Question. Prove that opposite sides of a quadrilateral circumscribing a circle subtend supplementary angles at the centre of the circle.

Solution.
Let $ABCD$ be a cyclic quadrilateral circumscribing a circle (i.e., circle is inscribed in the quadrilateral), and let the circle center be $O$. Let the circle touch sides $AB,BC,CD,DA$ at $P,Q,R,S$ respectively. Because tangents from the same vertex are equal:

$$AP=AS,BP=BQ,CQ=CR,DR=DS\mathrm{}$$

Consider central angles subtended by chords $AB$ and $CD$, i.e. $\mathrm{\angle }AOB$ and $\mathrm{\angle }COD$. The arcs corresponding to chords $AB$ and $CD$ together make the whole circle because the contact points split the circle into four arcs whose pairwise sums correspond to opposite sides.

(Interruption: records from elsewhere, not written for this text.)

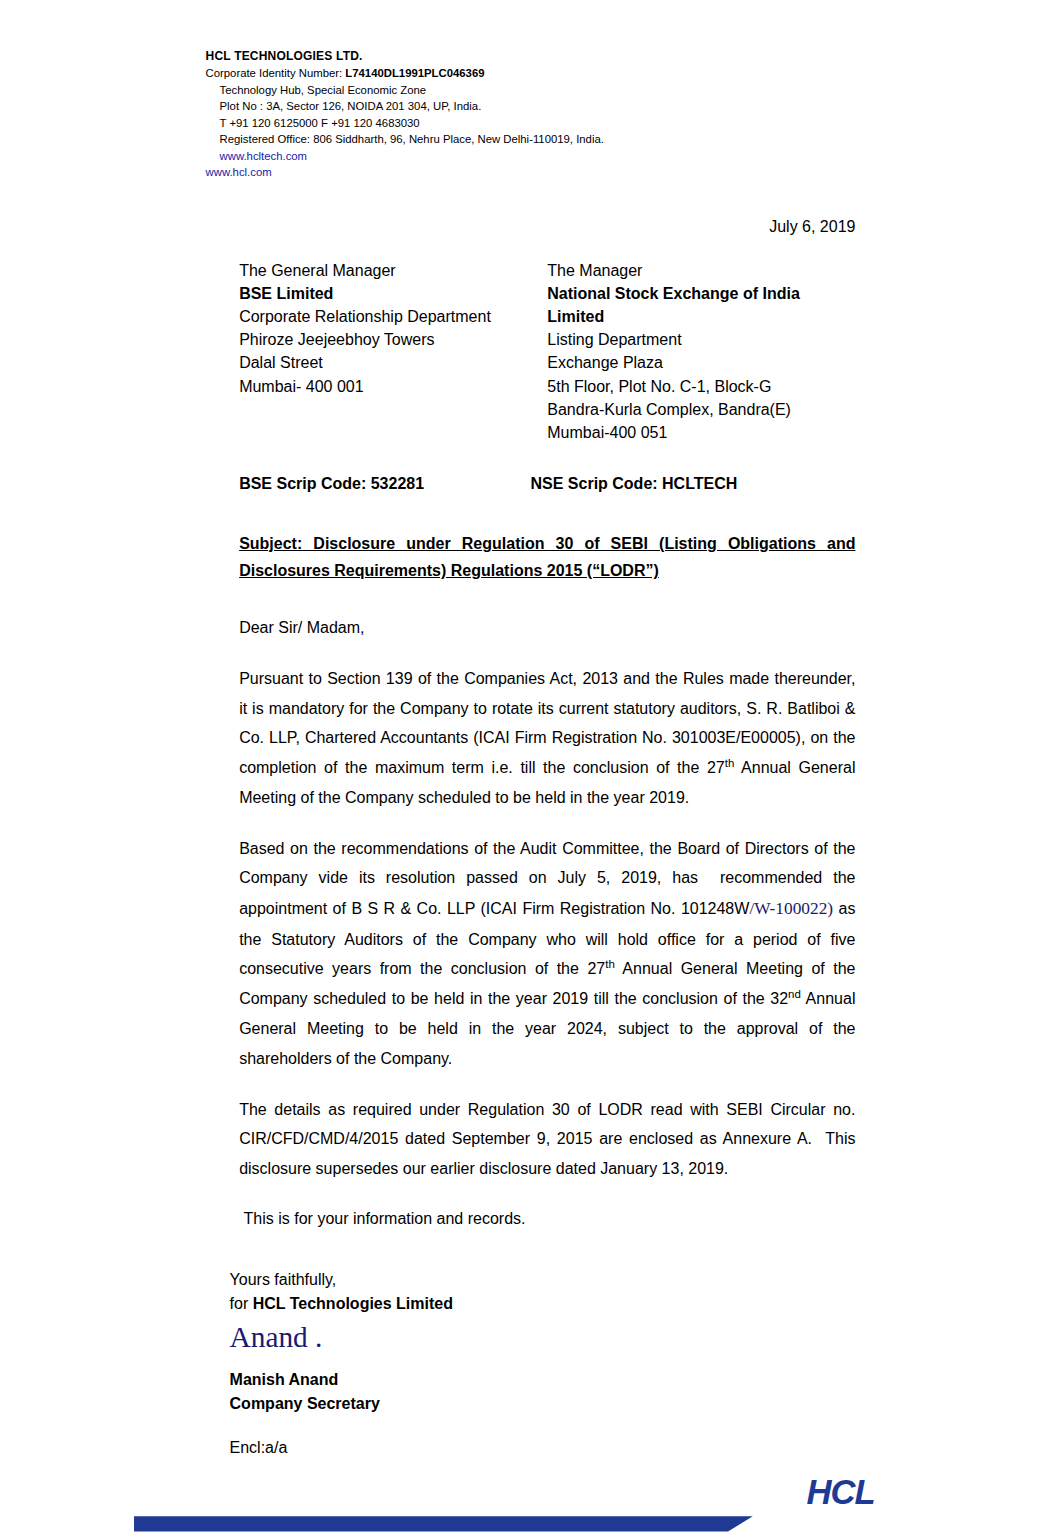HCL TECHNOLOGIES LTD.
Corporate Identity Number: L74140DL1991PLC046369
Technology Hub, Special Economic Zone
Plot No : 3A, Sector 126, NOIDA 201 304, UP, India.
T +91 120 6125000 F +91 120 4683030
Registered Office: 806 Siddharth, 96, Nehru Place, New Delhi-110019, India.
www.hcltech.com
www.hcl.com
July 6, 2019
| The General Manager BSE Limited Corporate Relationship Department Phiroze Jeejeebhoy Towers Dalal Street Mumbai- 400 001 | The Manager National Stock Exchange of India Limited Listing Department Exchange Plaza 5th Floor, Plot No. C-1, Block-G Bandra-Kurla Complex, Bandra(E) Mumbai-400 051 |
| BSE Scrip Code: 532281 | NSE Scrip Code: HCLTECH |
Subject: Disclosure under Regulation 30 of SEBI (Listing Obligations and Disclosures Requirements) Regulations 2015 (“LODR”)
Dear Sir/ Madam,
Pursuant to Section 139 of the Companies Act, 2013 and the Rules made thereunder, it is mandatory for the Company to rotate its current statutory auditors, S. R. Batliboi & Co. LLP, Chartered Accountants (ICAI Firm Registration No. 301003E/E00005), on the completion of the maximum term i.e. till the conclusion of the 27th Annual General Meeting of the Company scheduled to be held in the year 2019.
Based on the recommendations of the Audit Committee, the Board of Directors of the Company vide its resolution passed on July 5, 2019, has recommended the appointment of B S R & Co. LLP (ICAI Firm Registration No. 101248W/W-100022) as the Statutory Auditors of the Company who will hold office for a period of five consecutive years from the conclusion of the 27th Annual General Meeting of the Company scheduled to be held in the year 2019 till the conclusion of the 32nd Annual General Meeting to be held in the year 2024, subject to the approval of the shareholders of the Company.
The details as required under Regulation 30 of LODR read with SEBI Circular no. CIR/CFD/CMD/4/2015 dated September 9, 2015 are enclosed as Annexure A. This disclosure supersedes our earlier disclosure dated January 13, 2019.
This is for your information and records.
Yours faithfully,
for HCL Technologies Limited
Anand .
Manish Anand
Company Secretary
Encl:a/a
HCL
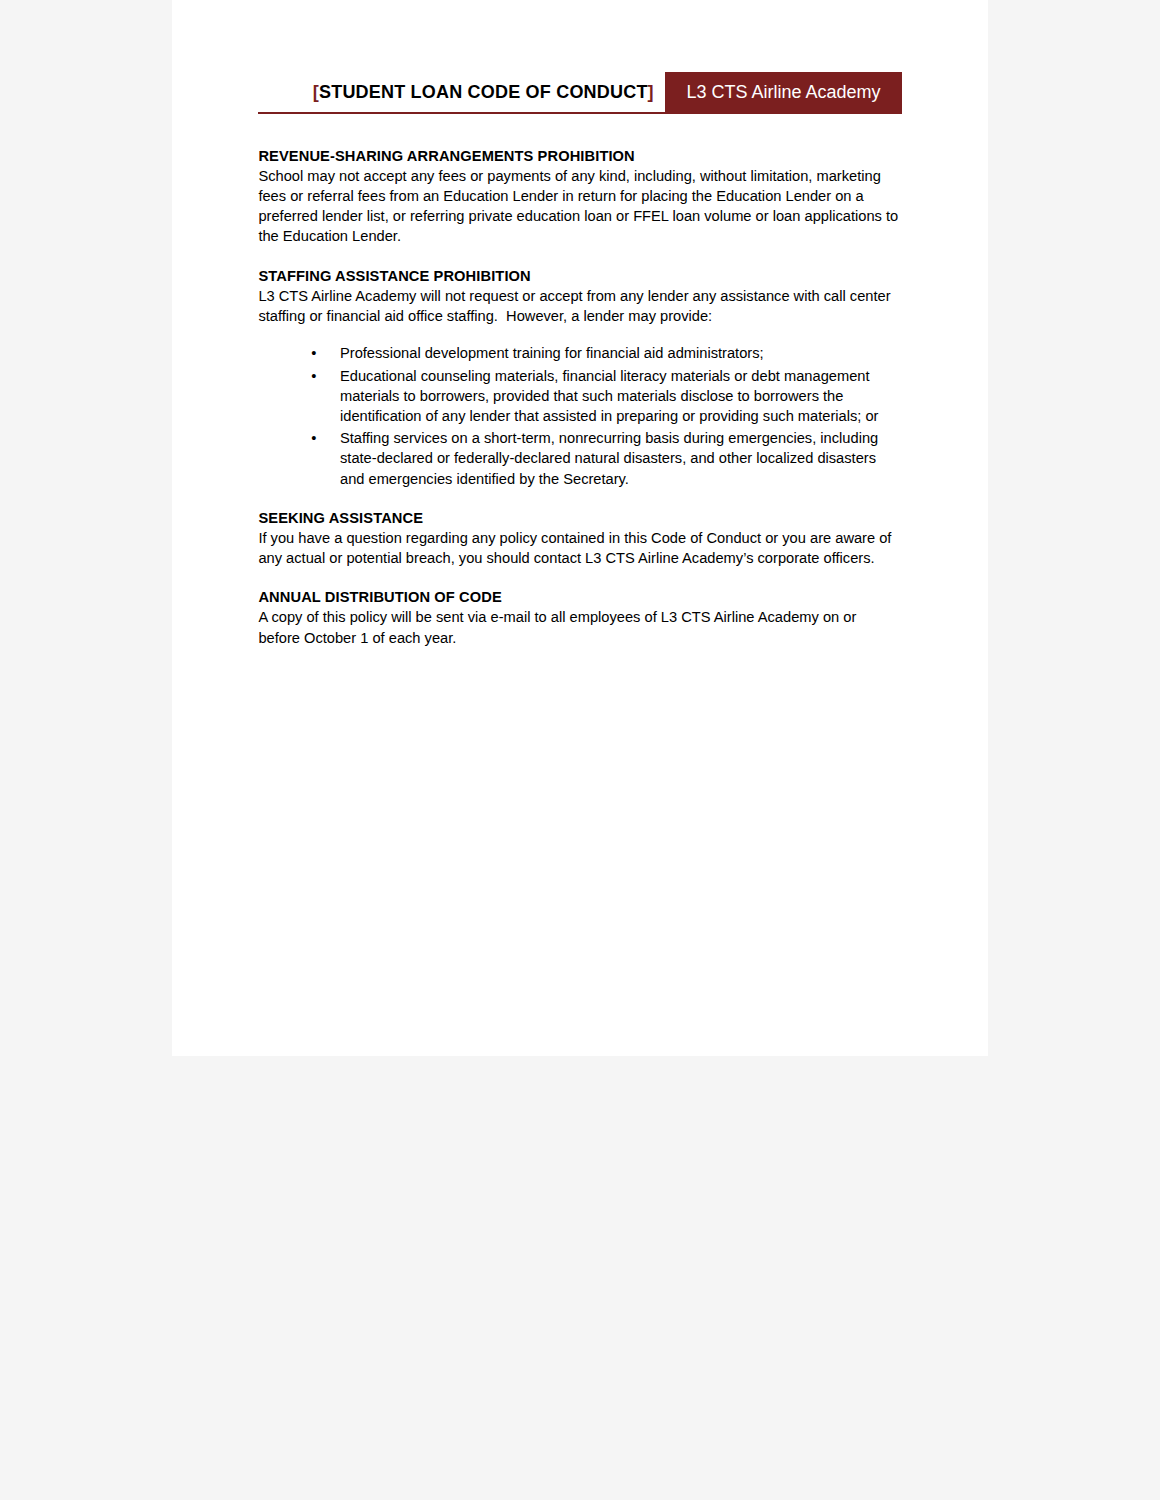[STUDENT LOAN CODE OF CONDUCT]
L3 CTS Airline Academy
Revenue-Sharing Arrangements Prohibition
School may not accept any fees or payments of any kind, including, without limitation, marketing fees or referral fees from an Education Lender in return for placing the Education Lender on a preferred lender list, or referring private education loan or FFEL loan volume or loan applications to the Education Lender.
Staffing Assistance Prohibition
L3 CTS Airline Academy will not request or accept from any lender any assistance with call center staffing or financial aid office staffing. However, a lender may provide:
Professional development training for financial aid administrators;
Educational counseling materials, financial literacy materials or debt management materials to borrowers, provided that such materials disclose to borrowers the identification of any lender that assisted in preparing or providing such materials; or
Staffing services on a short-term, nonrecurring basis during emergencies, including state-declared or federally-declared natural disasters, and other localized disasters and emergencies identified by the Secretary.
Seeking Assistance
If you have a question regarding any policy contained in this Code of Conduct or you are aware of any actual or potential breach, you should contact L3 CTS Airline Academy’s corporate officers.
Annual Distribution of Code
A copy of this policy will be sent via e-mail to all employees of L3 CTS Airline Academy on or before October 1 of each year.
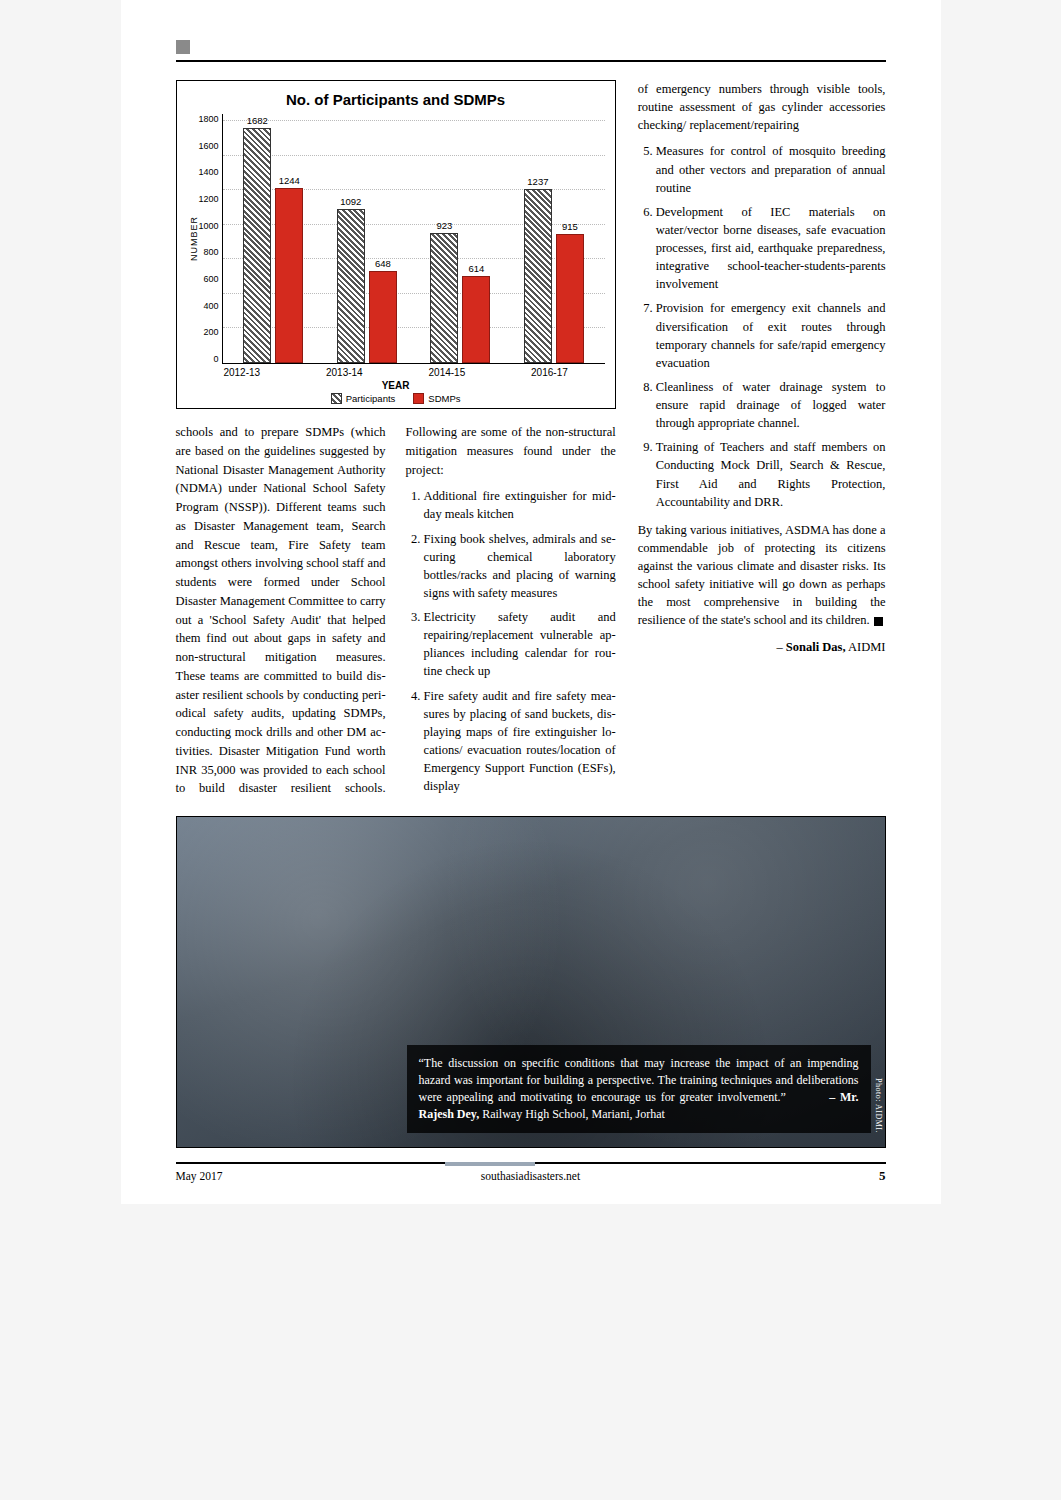No. of Participants and SDMPs
NUMBER
1800
1600
1400
1200
1000
800
600
400
200
0
1682
1244
1092
648
923
614
1237
915
2012-13
2013-14
2014-15
2016-17
YEAR
Participants
SDMPs
schools and to prepare SDMPs (which are based on the guidelines suggested by National Disaster Management Authority (NDMA) under National School Safety Program (NSSP)). Different teams such as Disaster Management team, Search and Rescue team, Fire Safety team amongst others involving school staff and students were formed under School Disaster Management Committee to carry out a 'School Safety Audit' that helped them find out about gaps in safety and non-structural mitigation measures. These teams are committed to build disaster resilient schools by conducting periodical safety audits, updating SDMPs, conducting mock drills and other DM activities. Disaster Mitigation Fund worth INR 35,000 was provided to each school to build disaster resilient schools. Following are some of the non-structural mitigation measures found under the project:
Additional fire extinguisher for mid-day meals kitchen
Fixing book shelves, admirals and securing chemical laboratory bottles/racks and placing of warning signs with safety measures
Electricity safety audit and repairing/replacement vulnerable appliances including calendar for routine check up
Fire safety audit and fire safety measures by placing of sand buckets, displaying maps of fire extinguisher locations/ evacuation routes/location of Emergency Support Function (ESFs), display
of emergency numbers through visible tools, routine assessment of gas cylinder accessories checking/ replacement/repairing
Measures for control of mosquito breeding and other vectors and preparation of annual routine
Development of IEC materials on water/vector borne diseases, safe evacuation processes, first aid, earthquake preparedness, integrative school-teacher-students-parents involvement
Provision for emergency exit channels and diversification of exit routes through temporary channels for safe/rapid emergency evacuation
Cleanliness of water drainage system to ensure rapid drainage of logged water through appropriate channel.
Training of Teachers and staff members on Conducting Mock Drill, Search & Rescue, First Aid and Rights Protection, Accountability and DRR.
By taking various initiatives, ASDMA has done a commendable job of protecting its citizens against the various climate and disaster risks. Its school safety initiative will go down as perhaps the most comprehensive in building the resilience of the state's school and its children.
– Sonali Das, AIDMI
“The discussion on specific conditions that may increase the impact of an impending hazard was important for building a perspective. The training techniques and deliberations were appealing and motivating to encourage us for greater involvement.” – Mr. Rajesh Dey, Railway High School, Mariani, Jorhat
Photo: AIDMI.
May 2017
southasiadisasters.net
5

More directly, one can show (using equality of tangent segments) that the length of arc $AB$ + length of arc $CD$ = full circumference, hence the sum of the central angles is ${360}^{\circ }$. But each central angle measures twice the angle subtended by the chord at the centre, so for chords opposite each other the central angles add to ${360}^{\circ }$; since we consider the interior angles subtended at the centre by the segments, we get

$$\mathrm{\angle }AOB+\mathrm{\angle }COD={360}^{\circ }-(\text{reflex angles})\Rightarrow \mathrm{\angle }AOB+\mathrm{\angle }COD={180}^{\circ }\mathrm{.}$$

(Equivalently, one may give a more metric proof: show arcs $AB$ and $CD$ are supplementary because tangency-length equalities force the arcs cut off by the contact points to pair suitably; hence central angles over those arcs add to ${180}^{\circ }$)

Thus opposite sides subtend supplementary central angles.